Zheng Haixia

Personal information
- Born: March 7, 1967 (age 59) Shangqiu, Henan, China
- Listed height: 6 ft 8 in (2.03 m)
- Listed weight: 254 lb (115 kg)

Career information
- WNBA draft: 1997: 2nd round, 16th overall pick
- Drafted by: Los Angeles Sparks
- Playing career: 1983–1998
- Position: Center

Career history
- 1997–1998: Los Angeles Sparks
- Stats at Basketball Reference
- FIBA Hall of Fame

= Zheng Haixia =

Chinese basketball player (born 1967)

Zheng Haixia (郑海霞 (Zhèng Hǎixiá); born March 7, 1967) is a Chinese retired professional women's basketball player for the China women's national basketball team and the Women's National Basketball Association.

==International career==
In 1983, Haixia made her debut at the Basketball World Championship and finished 3rd. The following year, she and her teammates finished 1st in the Asian Junior Basketball Championship and 3rd in the 23rd Olympic Games.

In 1986, she led the Chinese team to fifth in the 10th World Championship, 1st in the Asian Games, and 2nd in the World Championship.

In 1992, she inspired her teammates to win the silver in the Barcelona Olympics. The following year, she won the East Asian Games, the World University Games and National Games.

In 1994, she claimed the titles in the Asian Championship and ranked 2nd in the World Championship, being named MVP of the event by averaging 26.4 points, 13.1 rebounds and shooting 83.5% from the field.

One year later, she and her teammates retained their title in the 16th Asian Championship.

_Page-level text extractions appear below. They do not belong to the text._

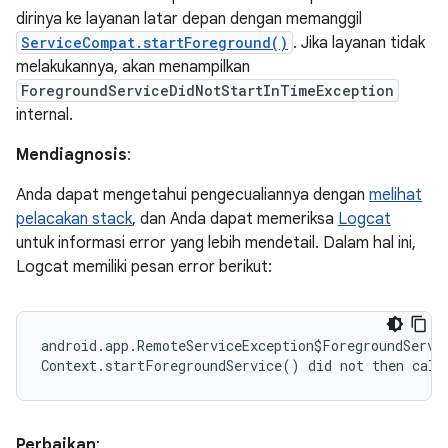
dirinya ke layanan latar depan dengan memanggil
ServiceCompat.startForeground()
. Jika layanan tidak
melakukannya, akan menampilkan
ForegroundServiceDidNotStartInTimeException
internal.
Mendiagnosis
:
Anda dapat mengetahui pengecualiannya dengan
melihat
pelacakan stack
, dan Anda dapat memeriksa
Logcat
untuk informasi error yang lebih mendetail. Dalam hal ini,
Logcat memiliki pesan error berikut:
android.app.RemoteServiceException$ForegroundServic
Perbaikan
: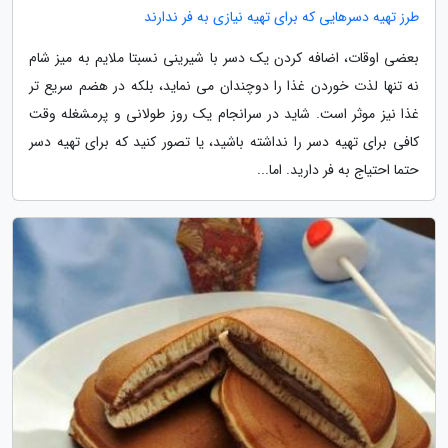
طرز تهیه دسرهایی که برای تهیه نیازی به فر ندارند
بعضی اوقات، اضافه کردن یک دسر با شیرینی نسبتا ملایم به میز شام
نه تنها لذت خوردن غذا را دوچندان می نماید، بلکه در هضم سریع تر
غذا نیز موثر است. شاید در سرانجام یک روز طولانی و پرمشغله وقت
کافی برای تهیه دسر را نداشته باشید، یا تصور کنید که برای تهیه دسر
حتما احتیاج به فر دارید. اما...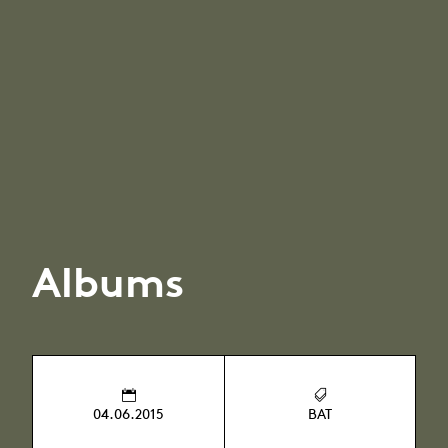
Albums
04.06.2015
BAT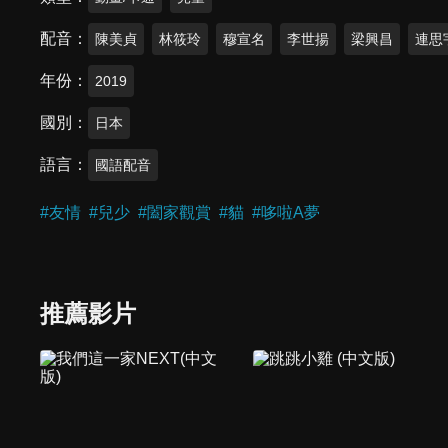
配音
陳美貞
林筱玲
穆宣名
李世揚
梁興昌
連思
年份
2019
國別
日本
語言
國語配音
#
友情
#
兒少
#
闔家觀賞
#
貓
#
哆啦A夢
推薦影片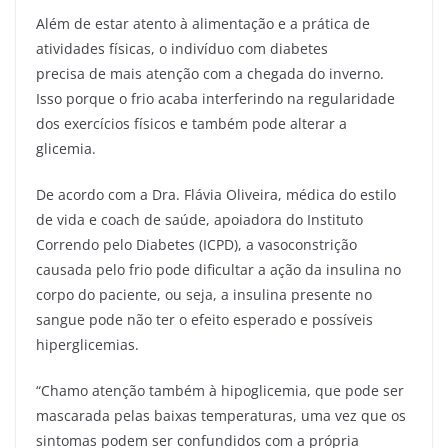
Além de estar atento à alimentação e a prática de
atividades físicas, o indivíduo com diabetes
precisa de mais atenção com a chegada do inverno.
Isso porque o frio acaba interferindo na regularidade
dos exercícios físicos e também pode alterar a
glicemia.
De acordo com a Dra. Flávia Oliveira, médica do estilo
de vida e coach de saúde, apoiadora do Instituto
Correndo pelo Diabetes (ICPD), a vasoconstrição
causada pelo frio pode dificultar a ação da insulina no
corpo do paciente, ou seja, a insulina presente no
sangue pode não ter o efeito esperado e possíveis
hiperglicemias.
“Chamo atenção também à hipoglicemia, que pode ser
mascarada pelas baixas temperaturas, uma vez que os
sintomas podem ser confundidos com a própria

In 1996, she made her fourth Olympic appearance in Atlanta, Georgia, averaging 18.1 points, 9 rebounds. One year later, she won the 8th National Games with the PLA team.

==WNBA career==
In 1997 she retired from the Chinese national team and went to play with the Los Angeles Sparks in the WNBA in the United States after being selected by the Sparks with the final pick of the WNBA Elite Draft. Her WNBA debut was played on June 21, 1997, in a 57 - 67 loss to the New York Liberty where she recorded 8 points and 5 rebounds. She played with the Sparks for the 1997 and 1998 seasons, with her final WNBA game ever being played on June 24, 1998, against the Charlotte Sting. The Sparks lost the game 73 - 77 with Haixia playing three and half minutes and recorded only 1 rebound as a statistic.

At the end of 1998, she returned to China and began to coach the PLA women's team. She is currently a coach in China.

In 1997 Haixia received the Kim Perrot Sportsmanship Award becoming the first Asian woman as well as international player to win any award in the WNBA. She led the WNBA in field goal percentage at 61.8%.

==Career statistics==

| Year | Team | GP | GS | MPG | FG% | 3P% | FT% | RPG | APG | SPG | BPG | TO | PPG |
|---|---|---|---|---|---|---|---|---|---|---|---|---|---|
| 1997 | Los Angeles | 28 | 21 | 19.9 | .618 | — | .661 | 4.4 | 0.6 | 0.4 | 0.7 | 1.6 | 9.3 |
| 1998 | Los Angeles | 6 | 2 | 16.3 | .625 | — | .714 | 4.3 | 0.5 | 0.0 | 0.2 | 1.0 | 7.5 |
| Career | 2 years, 1 team | 34 | 23 | 19.3 | .619 | — | .667 | 4.4 | 0.6 | 0.3 | 0.6 | 1.5 | 8.9 |

==Personal life==
She started to practice basketball at the age of 12 and was selected by the Wuhan Army club team one year later. In 1983, she entered the national team. She married Xu Qinghua in Beijing on June 19, 2010.